FRAGMENTO CITADO:
▶
Francia creó en 1948 un impuesto a la recaudación en taquilla, hoy del 11%, para financiar su cinematografía con el fin de hacer frente a la invasión de películas norteamericanas. La medida fue luego complementada por otras que gravaron también los ingresos de las empresas de televisión y video, dos de las ventanas por las que circula el cine.
Decisiones de este tipo han sido imitadas en muchas partes del mundo debido a que generan para los cines nacionales una economía de transferencia horizontal (el dinero recaudado a partir del rendimiento del mercado vuelve al sector primigenio) y una fuente estable y racional de recursos (ya que proviene de los mismos espectadores y no de todos los contribuyentes)
En el Perú, por el contrario, a través de la llamada Ley “Procine” se ha optado por una alternativa, inédita a nivel internacional, que beneficia principalmente a las empresas de distribución y exhibición vinculadas a Hollywood. Lo hace porque el Estado renuncia a su potestad de gravar una actividad económica con fines de interés nacional para avalar un aporte privado de carácter “voluntario y temporal”, jurídicamente inseguro (sólo la buena fe y largos procesos judiciales garantizarían su cumplimiento) y económicamente inconveniente (los recursos que podrían ser aprovechados a favor del cine peruano terminan principalmente en las manos de un oligopolio extranjero)
Siguiendo la misma línea, otros artículos de la Ley contribuyen al desarrollo de los intereses comerciales de dichas empresas en el campo de los derechos de autor (al permitirles administrar un “Fondo antipiratería”) y la “creación estética local” (al “obligarlas” a asesorar proyectos cinematográficos). Además, es inaceptable que una ley tenga como objetivo “la masificación del cine”. Si el mercado promueve los estímulos suficientes para que esto último suceda, no hay justificación para que los poderes públicos intervengan.
◀
LISTA DE ACTIVIDADES:
a - ¿Concuerdan con el texto sobre la Ley Procine estas afirmaciones: (i) Francia creó en 1948 un impuesto a la recaudación en taquilla; (ii) ese impuesto francés es hoy del 15 %; (iii) la Ley Procine obliga a las empresas a pagar un impuesto? Responde sí o no a cada una y cita textualmente las palabras del texto que lo deciden.
b - Vuelve a escribir sin cambios el pasaje del texto sobre la Ley Procine que va desde "Decisiones de este" hasta "todos los contribuyentes)", ambos incluidos.
c - Según el texto sobre la Ley Procine, ¿qué ingresos gravaron las medidas que complementaron el impuesto francés?

Entradas de datos almacenados:
▶
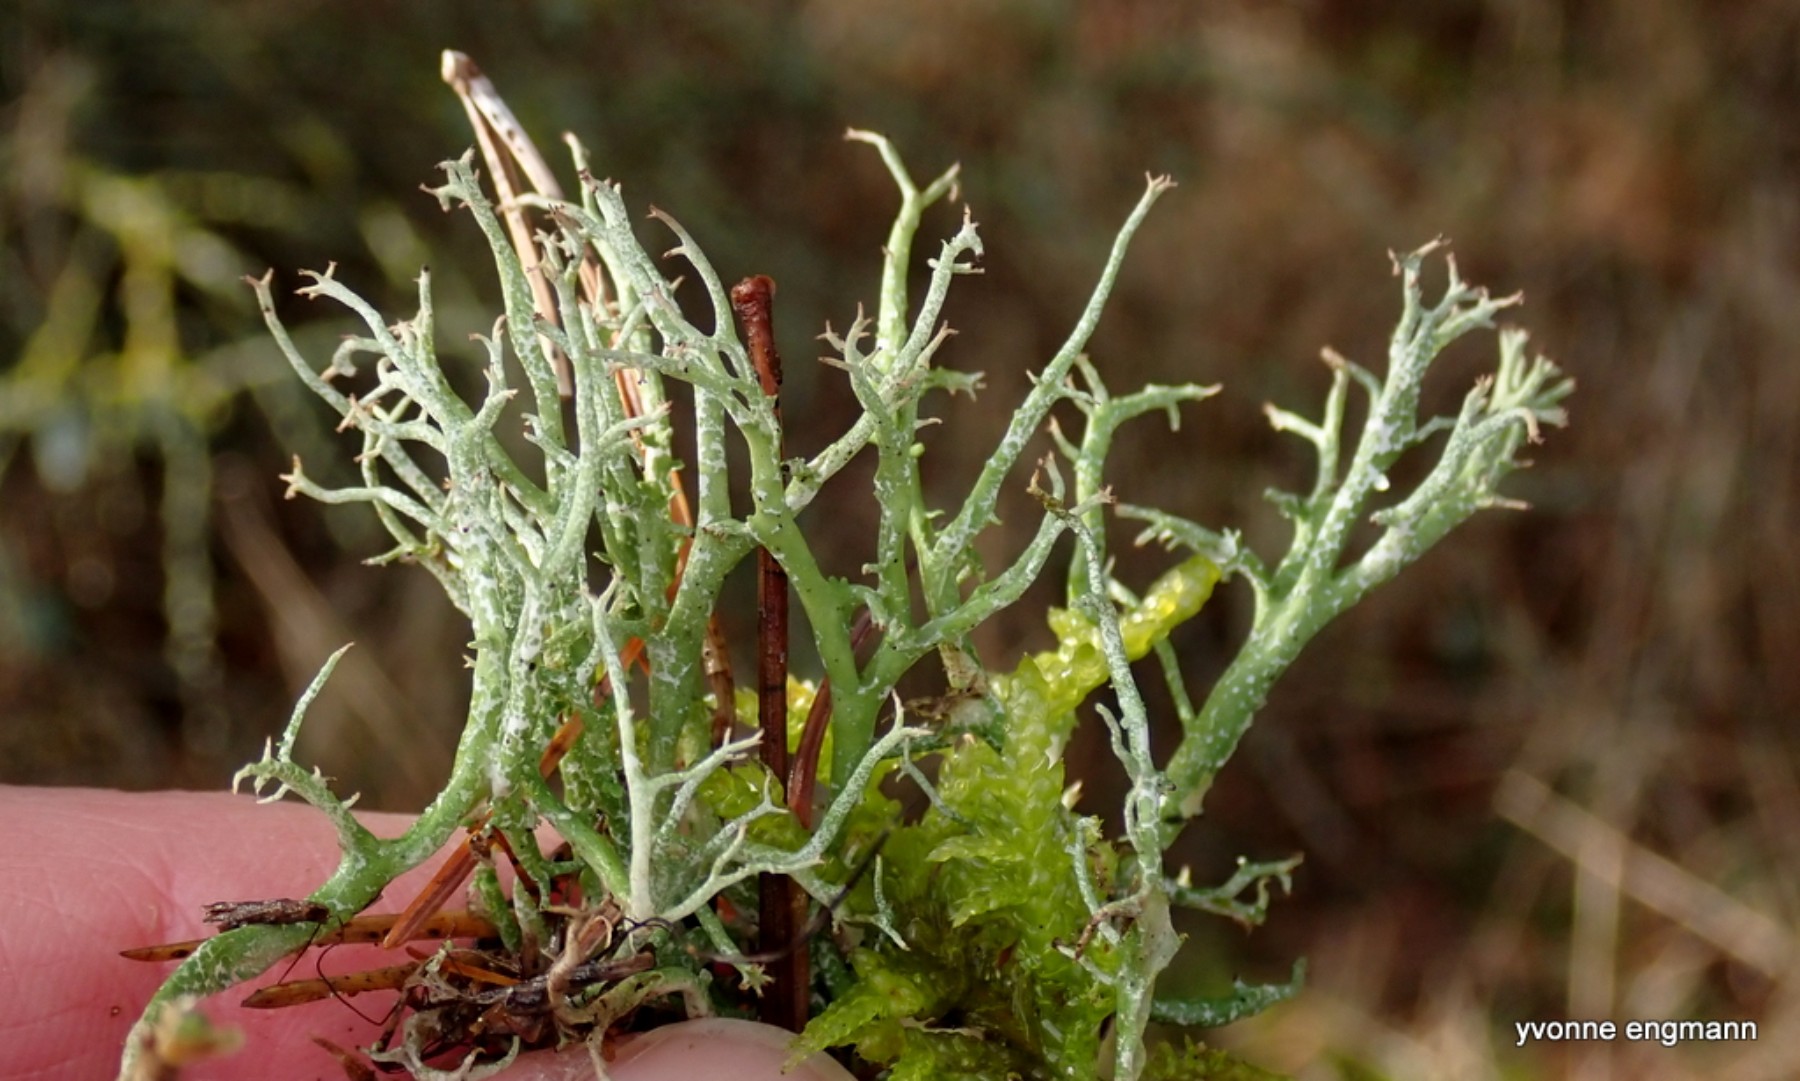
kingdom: Fungi
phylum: Ascomycota
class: Lecanoromycetes
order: Lecanorales
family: Cladoniaceae
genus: Cladonia
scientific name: Cladonia rangiformis
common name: spættet bægerlav
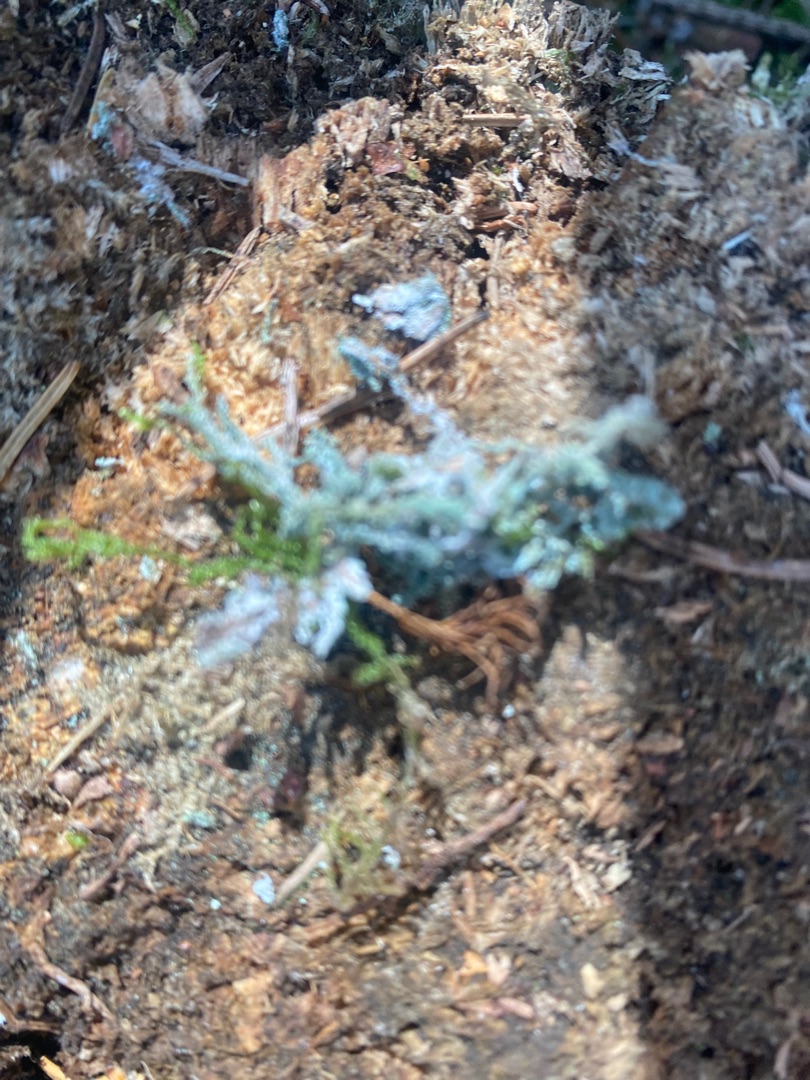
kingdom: Fungi
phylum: Ascomycota
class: Lecanoromycetes
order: Lecanorales
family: Cladoniaceae
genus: Cladonia
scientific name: Cladonia
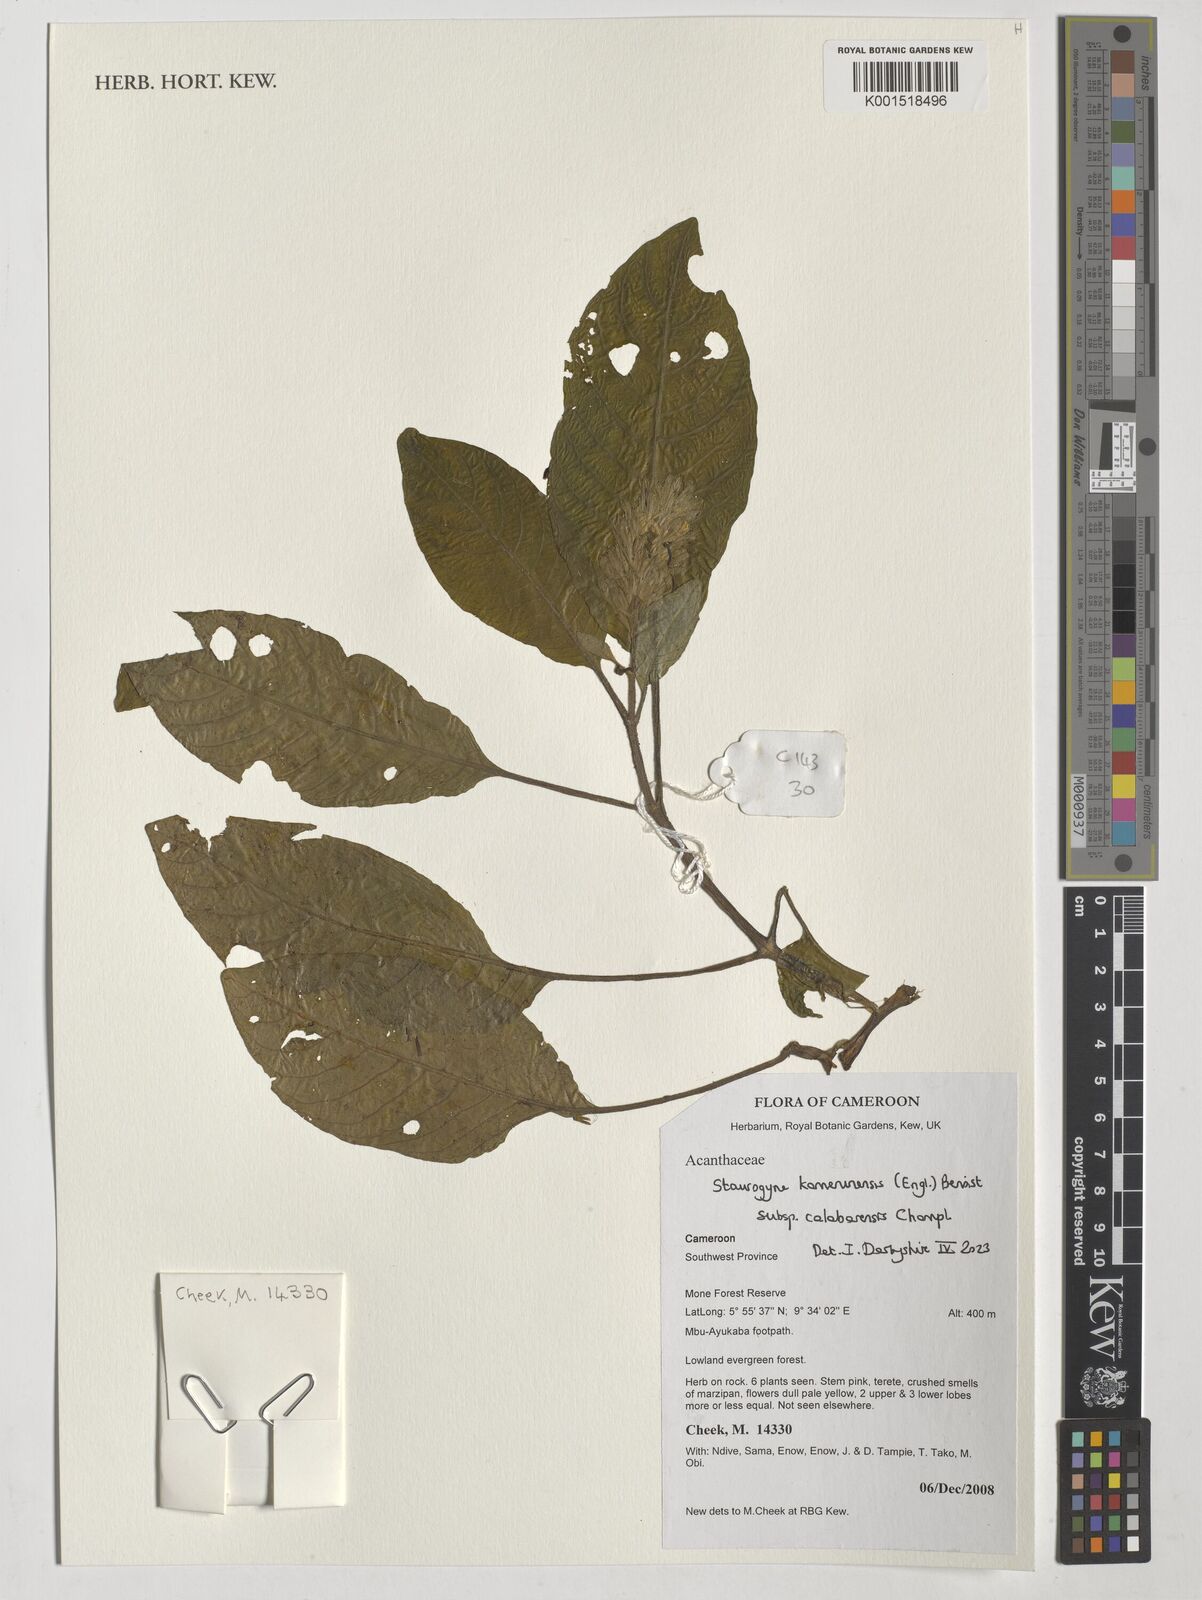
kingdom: Plantae
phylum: Tracheophyta
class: Magnoliopsida
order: Lamiales
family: Acanthaceae
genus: Staurogyne
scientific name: Staurogyne kamerunensis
◀
RESPUESTAS:
a -
(i) Sí: «Francia creó en 1948 un impuesto a la recaudación en taquilla».
(ii) No: «hoy del 11%».
(iii) No: «el Estado renuncia a su potestad de gravar una actividad económica con fines de interés nacional para avalar un aporte privado de carácter “voluntario y temporal”».

b -
Decisiones de este tipo han sido imitadas en muchas partes del mundo debido a que generan para los cines nacionales una economía de transferencia horizontal (el dinero recaudado a partir del rendimiento del mercado vuelve al sector primigenio) y una fuente estable y racional de recursos (ya que proviene de los mismos espectadores y no de todos los contribuyentes)

c - Los ingresos de las empresas de televisión y video.